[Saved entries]
┄┄┄┄┄┄┄┄┄┄┄┄┄┄┄┄┄┄┄┄
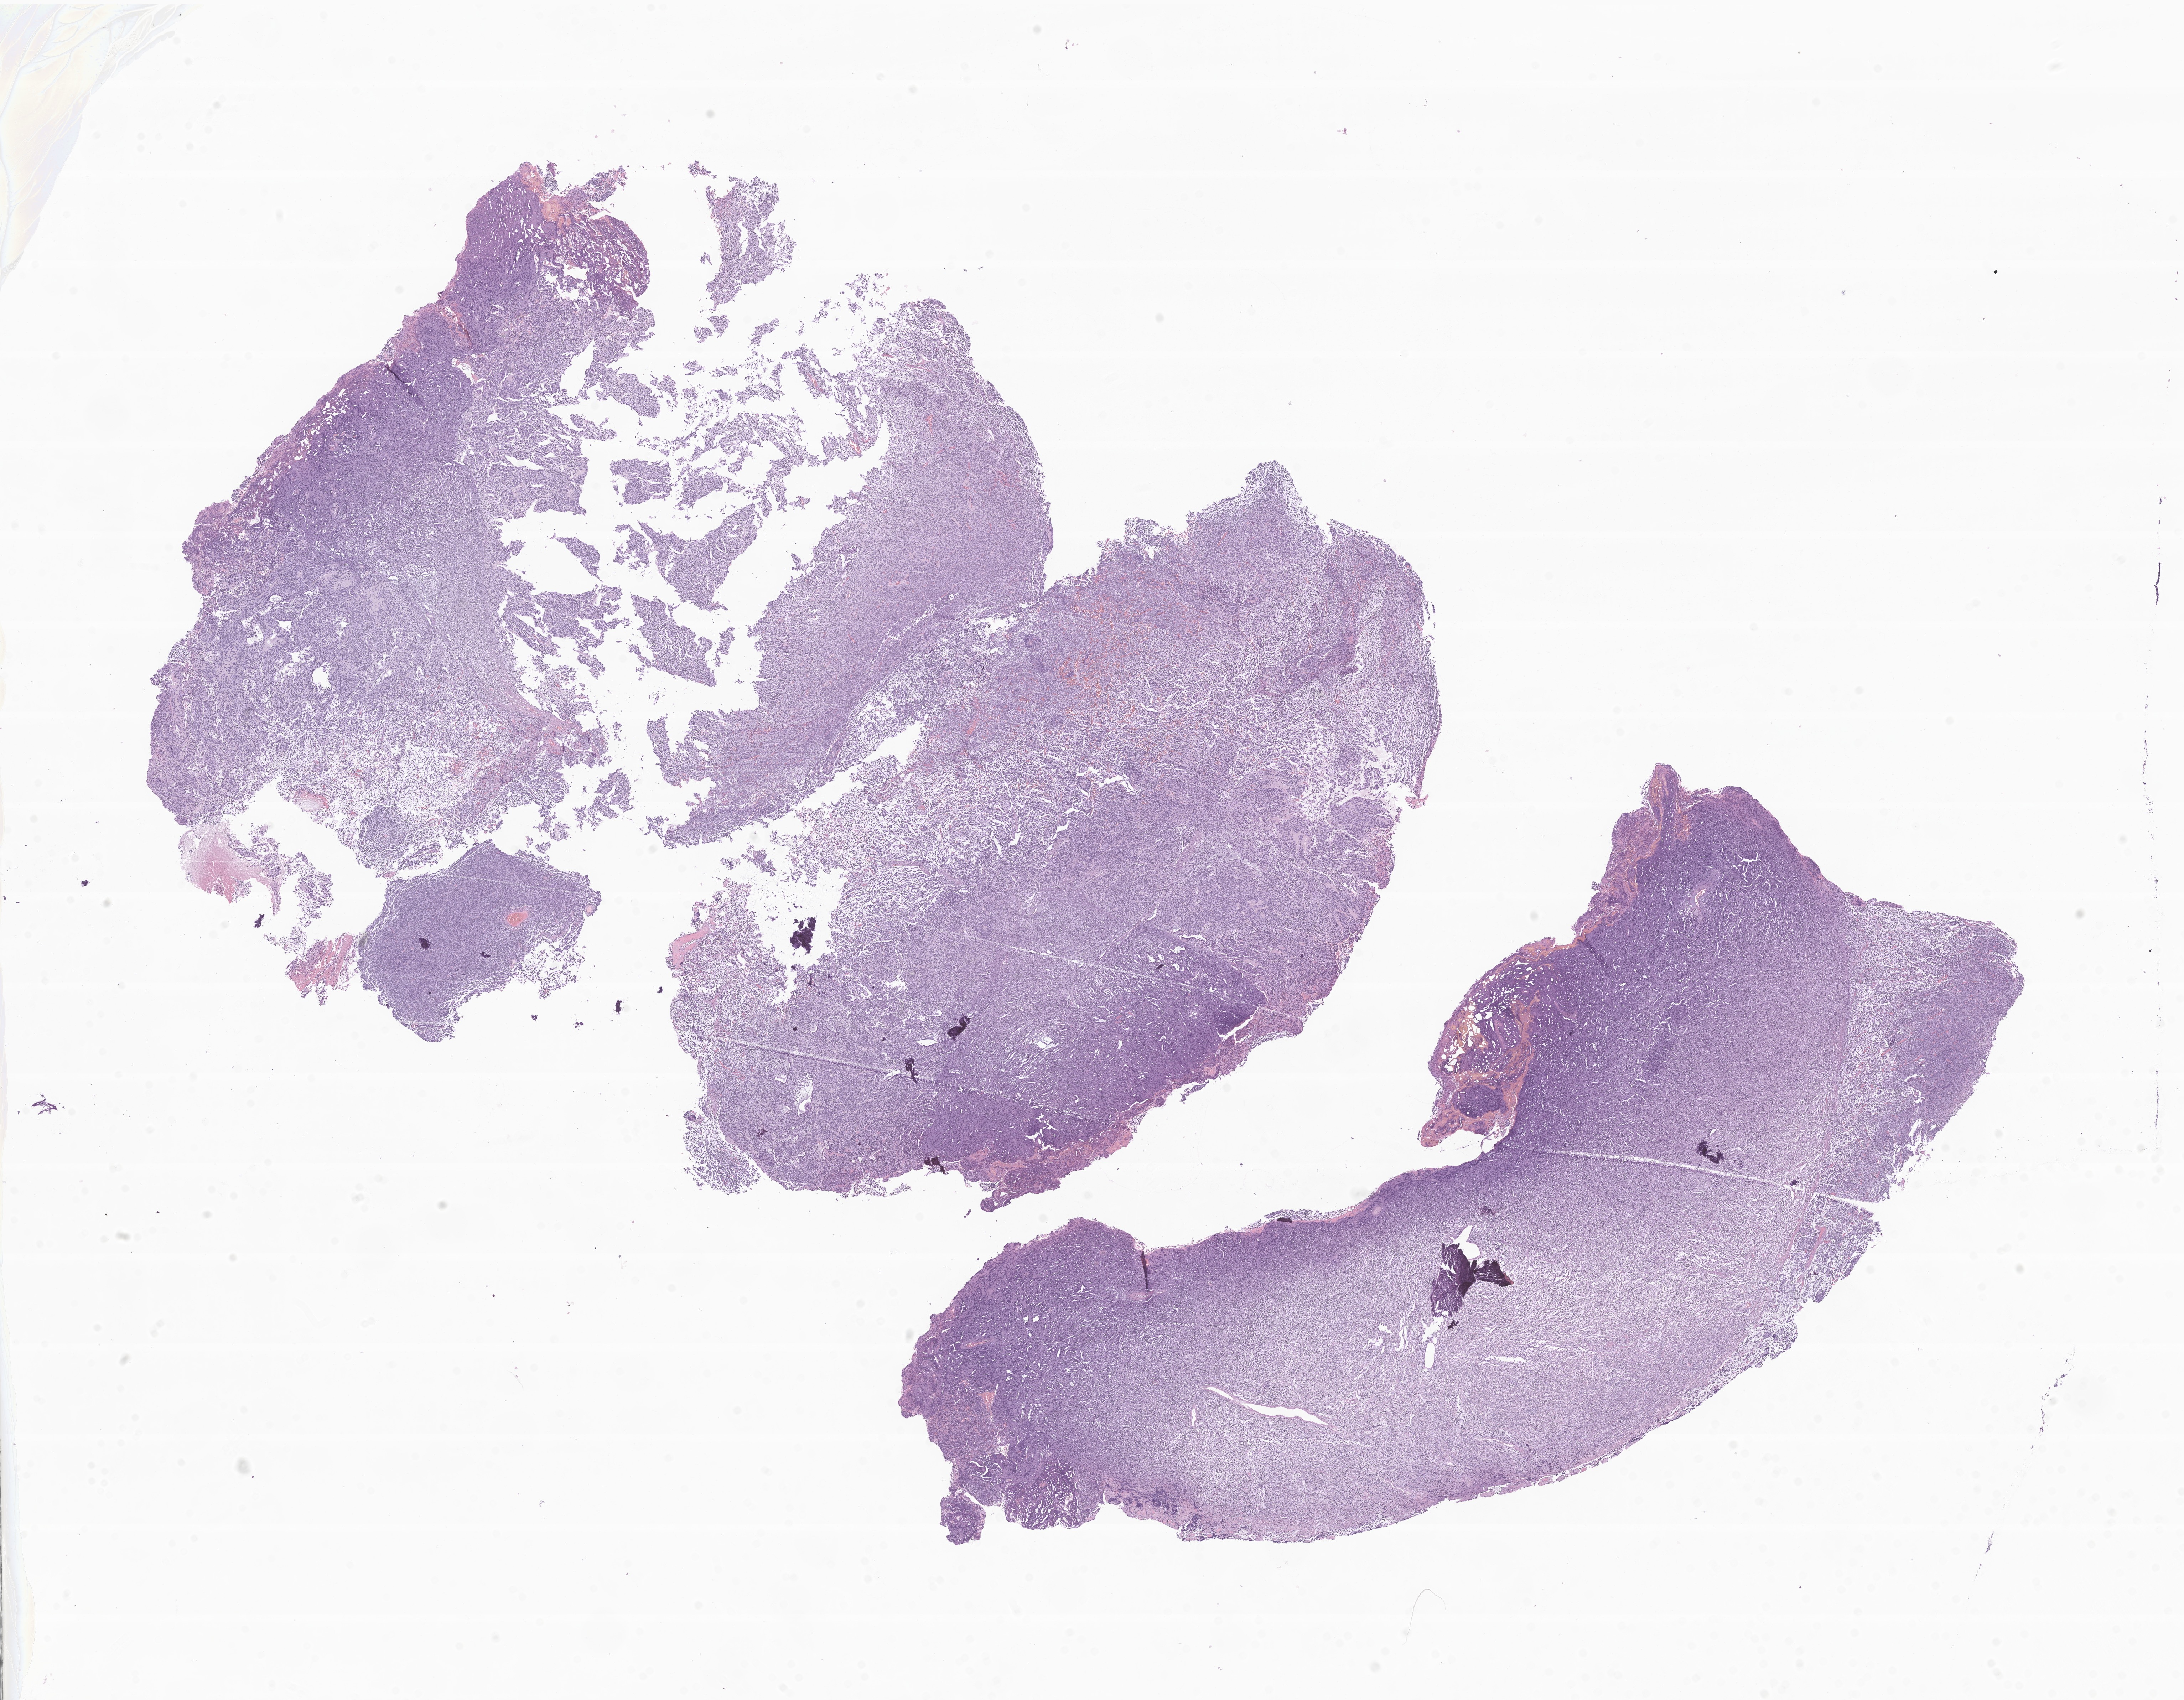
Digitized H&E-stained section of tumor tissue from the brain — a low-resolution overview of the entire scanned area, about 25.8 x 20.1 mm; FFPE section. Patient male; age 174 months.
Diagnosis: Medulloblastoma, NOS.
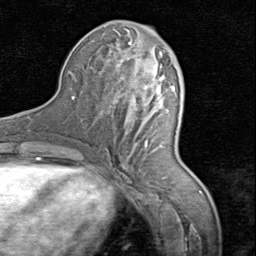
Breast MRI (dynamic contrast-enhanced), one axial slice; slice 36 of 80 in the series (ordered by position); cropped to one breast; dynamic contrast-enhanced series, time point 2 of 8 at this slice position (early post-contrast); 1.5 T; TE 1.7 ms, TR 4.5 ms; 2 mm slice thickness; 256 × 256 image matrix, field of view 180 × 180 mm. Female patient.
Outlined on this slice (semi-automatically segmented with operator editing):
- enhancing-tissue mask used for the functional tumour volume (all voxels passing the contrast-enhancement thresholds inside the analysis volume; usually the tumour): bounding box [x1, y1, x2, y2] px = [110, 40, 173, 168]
┄┄┄┄┄┄┄┄┄┄┄┄┄┄┄┄┄┄┄┄
Work instructions: Each line above should be returned exactly as it stands, minus any pictures.

Reply to the task:
Digitized H&E-stained section of tumor tissue from the brain — a low-resolution overview of the entire scanned area, about 25.8 x 20.1 mm; FFPE section. Patient male; age 174 months.
Diagnosis: Medulloblastoma, NOS.
Breast MRI (dynamic contrast-enhanced), one axial slice; slice 36 of 80 in the series (ordered by position); cropped to one breast; dynamic contrast-enhanced series, time point 2 of 8 at this slice position (early post-contrast); 1.5 T; TE 1.7 ms, TR 4.5 ms; 2 mm slice thickness; 256 × 256 image matrix, field of view 180 × 180 mm. Female patient.
Outlined on this slice (semi-automatically segmented with operator editing):
- enhancing-tissue mask used for the functional tumour volume (all voxels passing the contrast-enhancement thresholds inside the analysis volume; usually the tumour): bounding box [x1, y1, x2, y2] px = [110, 40, 173, 168]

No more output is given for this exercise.